After a jury of seven women and five men was sworn in after lunchtime by Judge Hillary Manley, prosecutor Peter Wright QC said that Giggs was "idolised by fans" but "there was, we say, a much uglier and more sinister side to his character - a private life that involved a litany of abuse."
Mr Wright added: "The systematic and at times violent abuse of a woman is what this case is all about, while all the time preying on her vulnerabilities for his own gratification.”
The prosecutor said that “abusive acts of violence” were “interspersed with acts of kindness or contrition calculated to rekindle her affection or to forgive his excesses” and that meant “the relationship endured and the cycle continued.”
In relation to the alleged assault in November 2020, Mr Wright told the jury that Giggs “entirely lost self-control and deliberately headbutted Kate, causing swelling to her lips that would bruise and lead to some bleeding.”
Emma Greville then called the police but, the prosecutor added, Giggs allegedly elbowed Emma Greville in the face.

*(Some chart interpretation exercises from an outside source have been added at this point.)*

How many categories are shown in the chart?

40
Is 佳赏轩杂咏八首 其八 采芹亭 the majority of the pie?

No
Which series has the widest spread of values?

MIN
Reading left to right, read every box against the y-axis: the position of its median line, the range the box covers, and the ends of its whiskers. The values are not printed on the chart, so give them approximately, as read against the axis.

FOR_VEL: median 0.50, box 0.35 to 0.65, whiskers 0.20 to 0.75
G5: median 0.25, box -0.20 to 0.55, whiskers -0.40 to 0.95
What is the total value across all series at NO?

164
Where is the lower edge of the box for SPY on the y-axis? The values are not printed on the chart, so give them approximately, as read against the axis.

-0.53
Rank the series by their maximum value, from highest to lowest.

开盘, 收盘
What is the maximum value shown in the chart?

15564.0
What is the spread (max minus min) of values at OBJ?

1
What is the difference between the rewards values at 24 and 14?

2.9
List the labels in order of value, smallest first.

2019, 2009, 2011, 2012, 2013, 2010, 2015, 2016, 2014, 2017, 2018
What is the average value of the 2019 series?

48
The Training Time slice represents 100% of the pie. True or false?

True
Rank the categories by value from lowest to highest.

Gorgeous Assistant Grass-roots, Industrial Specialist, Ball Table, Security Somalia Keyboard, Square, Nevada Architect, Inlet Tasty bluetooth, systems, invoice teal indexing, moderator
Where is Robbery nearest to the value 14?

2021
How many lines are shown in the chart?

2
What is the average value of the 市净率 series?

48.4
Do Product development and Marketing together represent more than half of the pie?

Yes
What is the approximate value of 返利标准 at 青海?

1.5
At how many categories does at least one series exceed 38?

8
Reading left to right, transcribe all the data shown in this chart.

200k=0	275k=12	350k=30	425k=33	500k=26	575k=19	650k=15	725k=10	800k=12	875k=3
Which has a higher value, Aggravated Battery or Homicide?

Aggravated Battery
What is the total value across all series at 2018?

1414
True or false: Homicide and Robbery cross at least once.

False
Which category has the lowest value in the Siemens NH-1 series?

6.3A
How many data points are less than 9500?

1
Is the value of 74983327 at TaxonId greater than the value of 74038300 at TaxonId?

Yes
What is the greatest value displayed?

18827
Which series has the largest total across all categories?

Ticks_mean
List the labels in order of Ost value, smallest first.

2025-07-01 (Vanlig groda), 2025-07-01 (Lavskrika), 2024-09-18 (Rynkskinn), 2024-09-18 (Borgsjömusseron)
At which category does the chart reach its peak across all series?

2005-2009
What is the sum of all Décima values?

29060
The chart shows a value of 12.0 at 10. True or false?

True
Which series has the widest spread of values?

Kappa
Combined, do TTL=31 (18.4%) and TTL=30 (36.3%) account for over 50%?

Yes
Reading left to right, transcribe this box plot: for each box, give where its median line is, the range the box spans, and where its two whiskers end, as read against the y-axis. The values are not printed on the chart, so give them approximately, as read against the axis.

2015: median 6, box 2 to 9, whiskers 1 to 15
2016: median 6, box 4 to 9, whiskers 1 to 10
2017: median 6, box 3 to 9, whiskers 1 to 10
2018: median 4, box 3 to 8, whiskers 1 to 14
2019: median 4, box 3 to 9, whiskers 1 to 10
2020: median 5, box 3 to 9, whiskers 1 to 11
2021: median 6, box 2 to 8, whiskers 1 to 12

Mr Wright described Giggs as "manipulative" and the relationship as "toxic" and said that he would "harass" Kate Greville when she was out with friends. He would send messages and "threaten to send images... of a personal nature to her friends and work colleagues."
Representing Giggs, Chris Daw QC said that the defendants’ “moral behaviour [was] far from perfect” and he did not handle arguments in “the best possible way” but allegations of violence are “simply false” and he “never once used unlawful violence against Ms Greville.”
Mr Daw said his client accepts there was "minor and accidental contact" during the alleged assault incident in November 2020 but it was "not remotely a criminal assault." He added that the assault claim was "based on distortion, exaggeration and lies."
Earlier the jury was told by Mr Daw that Sir Alex Ferguson and Gary Neville will appear “in some way” during a trial that is expected to last two weeks but could drag into a third.
The trial had initially been scheduled to take place in January but owing to a backlog caused by the pandemic, it was pushed back. Then, a couple of days before it started, there were concerns of a further delay because traces of asbestos were found in the basement of Manchester Crown Court.
Judge Manley said that the hearing would begin at Minshull Street Court while tests were being carried out at Manchester Crown Court, with the intention of returning to Manchester Crown Court tomorrow.